— Text shown —
- - -

Also known as Smootch, Sweetie, Quack Quack and Fart Bubble.
Girl child has this thing about her. She's dramatic. Or, rather, Dramatic! Coming as a surprise to exactly nobody among those who have met her, Girl child has recently quit school at the ripe old age of eight and embarked upon a career in the performing arts. Or something like that.
She is hoping to one day make it all the way to Calgary.
She has joined a local youth theatre group. Last Friday was the opening night for the play she has been cast in as a chorus member. She performs in four or five songs, I'm not totally sure, they've kind of all blurred together at this point in a drawling montage of cowboy hats, swing skirts and fringe, but it seems like a lot of them for her collective ten minutes on stage during a two hour performance.
I think she has excelled during her collective ten minutes. Being her mother I can't say too much without sounding a little biased but I will say, with as much humility as possible, that she is the most amazing awesome performer that has ever been.
On a less personal note, the director did refer to her as a 'sassy spark' for her ta-ta shaking during some pseudo-feminist number. I think that one day I'll have to include this early career director's praise in her career in my best selling memoirs of raising a famous actress. The one that I write just before Girl Child writes her own where she declares me to be a beastly mother who swore too much and accuses me of damaging her psyche by writing about her (and her ta-tas) on the internet throughout her childhood.
I had no idea what I was signing up for when I took her to her first audition. She's spent a hundred hours rehearsing over eight weeks. I've been sewing bloomers and skirts and hemming and altering during my twenty (although it has been more like forty) mandatory committee hours. Honestly, we've both enjoyed it, but, dude, my house is a wreck and my own projects been completely ignored. Not to mention all of you. Also I haven't been to derby practice in forever and am suffering from a lack of hitting people.

- - -

Answer these questions about the post above:
1. How old is Girl child?
2. What did the director call her?
3. How many hours has she spent rehearsing, and over how many weeks?

- - -

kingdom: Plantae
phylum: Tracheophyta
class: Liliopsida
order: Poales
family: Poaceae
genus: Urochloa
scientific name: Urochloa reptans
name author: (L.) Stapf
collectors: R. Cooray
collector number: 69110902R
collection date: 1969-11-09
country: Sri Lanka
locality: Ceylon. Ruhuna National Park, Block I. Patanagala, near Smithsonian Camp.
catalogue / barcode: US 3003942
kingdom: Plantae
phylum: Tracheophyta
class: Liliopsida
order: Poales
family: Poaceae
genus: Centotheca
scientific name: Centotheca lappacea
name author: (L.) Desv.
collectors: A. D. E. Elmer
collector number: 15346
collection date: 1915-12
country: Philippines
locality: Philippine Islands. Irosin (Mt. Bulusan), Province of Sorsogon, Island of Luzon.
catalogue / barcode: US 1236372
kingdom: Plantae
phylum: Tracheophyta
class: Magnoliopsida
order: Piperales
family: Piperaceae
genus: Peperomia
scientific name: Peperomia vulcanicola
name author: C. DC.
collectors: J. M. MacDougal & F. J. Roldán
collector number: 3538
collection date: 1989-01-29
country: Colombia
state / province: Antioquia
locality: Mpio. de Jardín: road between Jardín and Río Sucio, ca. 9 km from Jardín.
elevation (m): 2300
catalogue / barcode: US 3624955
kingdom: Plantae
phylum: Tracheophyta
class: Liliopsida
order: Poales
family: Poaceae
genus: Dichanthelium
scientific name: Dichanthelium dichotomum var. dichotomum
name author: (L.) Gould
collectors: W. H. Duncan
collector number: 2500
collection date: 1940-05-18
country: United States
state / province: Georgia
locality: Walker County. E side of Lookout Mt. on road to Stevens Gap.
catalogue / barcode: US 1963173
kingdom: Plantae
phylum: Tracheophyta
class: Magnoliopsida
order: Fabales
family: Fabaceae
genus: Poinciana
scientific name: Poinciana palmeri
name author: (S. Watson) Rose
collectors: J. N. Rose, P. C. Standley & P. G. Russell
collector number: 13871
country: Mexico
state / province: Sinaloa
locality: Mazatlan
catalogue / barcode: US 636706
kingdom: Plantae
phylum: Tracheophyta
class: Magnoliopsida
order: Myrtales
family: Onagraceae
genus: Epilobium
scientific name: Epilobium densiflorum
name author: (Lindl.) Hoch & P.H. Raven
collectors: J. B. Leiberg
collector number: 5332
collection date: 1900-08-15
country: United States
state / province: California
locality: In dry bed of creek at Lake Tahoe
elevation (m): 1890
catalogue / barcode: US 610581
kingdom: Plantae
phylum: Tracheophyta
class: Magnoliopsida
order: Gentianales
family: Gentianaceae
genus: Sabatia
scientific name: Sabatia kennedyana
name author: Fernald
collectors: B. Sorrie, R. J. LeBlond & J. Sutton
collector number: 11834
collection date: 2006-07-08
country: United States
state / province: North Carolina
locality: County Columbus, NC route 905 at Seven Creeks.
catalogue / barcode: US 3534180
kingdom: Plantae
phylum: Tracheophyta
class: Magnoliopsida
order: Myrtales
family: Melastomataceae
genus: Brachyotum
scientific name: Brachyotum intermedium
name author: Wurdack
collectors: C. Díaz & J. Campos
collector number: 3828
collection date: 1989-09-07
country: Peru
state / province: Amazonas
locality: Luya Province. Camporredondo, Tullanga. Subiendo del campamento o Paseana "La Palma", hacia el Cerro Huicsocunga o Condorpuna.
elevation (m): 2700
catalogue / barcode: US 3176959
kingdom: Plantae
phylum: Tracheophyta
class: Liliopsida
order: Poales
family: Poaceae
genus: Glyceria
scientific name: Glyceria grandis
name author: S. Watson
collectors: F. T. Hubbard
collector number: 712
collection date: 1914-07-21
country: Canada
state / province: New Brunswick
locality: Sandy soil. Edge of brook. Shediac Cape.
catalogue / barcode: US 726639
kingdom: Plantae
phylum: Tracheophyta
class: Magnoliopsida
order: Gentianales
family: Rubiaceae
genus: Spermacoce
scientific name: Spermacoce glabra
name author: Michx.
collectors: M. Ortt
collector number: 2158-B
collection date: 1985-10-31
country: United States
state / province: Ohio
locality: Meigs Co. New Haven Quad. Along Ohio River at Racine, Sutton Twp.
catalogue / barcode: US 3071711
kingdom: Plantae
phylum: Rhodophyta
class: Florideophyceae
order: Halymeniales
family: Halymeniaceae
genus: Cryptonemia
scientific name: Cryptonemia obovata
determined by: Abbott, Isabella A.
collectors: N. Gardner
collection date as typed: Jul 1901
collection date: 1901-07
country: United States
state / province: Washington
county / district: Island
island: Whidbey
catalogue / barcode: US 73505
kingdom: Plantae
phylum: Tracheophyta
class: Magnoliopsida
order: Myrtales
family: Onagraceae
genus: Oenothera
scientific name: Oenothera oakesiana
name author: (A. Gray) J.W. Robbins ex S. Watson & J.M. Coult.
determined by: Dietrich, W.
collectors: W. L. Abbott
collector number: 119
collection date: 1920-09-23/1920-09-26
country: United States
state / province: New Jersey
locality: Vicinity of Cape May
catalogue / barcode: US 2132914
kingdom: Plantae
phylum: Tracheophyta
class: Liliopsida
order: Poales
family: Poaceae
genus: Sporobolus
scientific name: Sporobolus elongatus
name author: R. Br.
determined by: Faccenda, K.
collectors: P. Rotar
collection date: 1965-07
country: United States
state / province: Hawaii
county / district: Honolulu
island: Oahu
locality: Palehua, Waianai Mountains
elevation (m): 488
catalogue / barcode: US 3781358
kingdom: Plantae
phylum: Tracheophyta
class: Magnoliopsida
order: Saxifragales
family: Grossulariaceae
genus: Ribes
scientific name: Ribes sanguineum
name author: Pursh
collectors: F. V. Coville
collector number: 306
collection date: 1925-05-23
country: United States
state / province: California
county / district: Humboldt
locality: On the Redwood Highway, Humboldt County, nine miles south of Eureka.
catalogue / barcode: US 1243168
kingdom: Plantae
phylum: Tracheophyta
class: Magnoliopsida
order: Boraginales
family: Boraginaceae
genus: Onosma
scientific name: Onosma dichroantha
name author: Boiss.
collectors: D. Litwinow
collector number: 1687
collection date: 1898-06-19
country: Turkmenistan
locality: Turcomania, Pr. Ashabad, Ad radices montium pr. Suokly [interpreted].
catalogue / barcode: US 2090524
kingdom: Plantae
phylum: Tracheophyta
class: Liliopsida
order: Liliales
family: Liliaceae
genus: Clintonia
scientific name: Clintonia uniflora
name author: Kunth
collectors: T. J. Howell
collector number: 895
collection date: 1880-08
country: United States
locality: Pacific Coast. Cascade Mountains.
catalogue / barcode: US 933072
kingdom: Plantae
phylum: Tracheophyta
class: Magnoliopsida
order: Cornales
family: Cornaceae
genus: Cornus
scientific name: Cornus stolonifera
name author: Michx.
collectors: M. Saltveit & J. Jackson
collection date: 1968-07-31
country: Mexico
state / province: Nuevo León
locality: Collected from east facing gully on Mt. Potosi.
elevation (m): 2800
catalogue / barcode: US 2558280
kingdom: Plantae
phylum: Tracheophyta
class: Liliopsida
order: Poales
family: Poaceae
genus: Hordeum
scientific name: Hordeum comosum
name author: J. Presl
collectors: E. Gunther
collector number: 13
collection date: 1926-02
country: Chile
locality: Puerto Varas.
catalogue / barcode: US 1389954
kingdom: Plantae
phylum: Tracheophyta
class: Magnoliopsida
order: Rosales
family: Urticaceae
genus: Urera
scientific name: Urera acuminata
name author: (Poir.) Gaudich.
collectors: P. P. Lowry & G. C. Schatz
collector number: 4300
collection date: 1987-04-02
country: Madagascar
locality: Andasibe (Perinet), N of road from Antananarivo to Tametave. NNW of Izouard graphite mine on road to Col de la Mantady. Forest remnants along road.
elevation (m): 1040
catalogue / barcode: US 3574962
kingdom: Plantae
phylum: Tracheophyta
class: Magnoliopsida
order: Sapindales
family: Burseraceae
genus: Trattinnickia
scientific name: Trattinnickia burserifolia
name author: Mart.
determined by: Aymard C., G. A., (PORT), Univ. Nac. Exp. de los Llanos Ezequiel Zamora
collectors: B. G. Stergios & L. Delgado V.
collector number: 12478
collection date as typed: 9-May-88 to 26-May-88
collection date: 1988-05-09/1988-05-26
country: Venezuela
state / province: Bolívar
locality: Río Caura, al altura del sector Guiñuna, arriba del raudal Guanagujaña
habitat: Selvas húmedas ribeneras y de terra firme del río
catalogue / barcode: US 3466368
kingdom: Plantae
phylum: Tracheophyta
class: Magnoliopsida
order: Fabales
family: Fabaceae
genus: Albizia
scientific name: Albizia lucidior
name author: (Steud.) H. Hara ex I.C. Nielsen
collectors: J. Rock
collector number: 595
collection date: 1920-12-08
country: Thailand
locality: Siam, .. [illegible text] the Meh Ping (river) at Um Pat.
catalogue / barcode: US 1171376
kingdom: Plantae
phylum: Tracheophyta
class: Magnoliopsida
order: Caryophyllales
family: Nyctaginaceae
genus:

- - -

— Result of the task —
1. Eight.
2. A "sassy spark."
3. A hundred hours over eight weeks.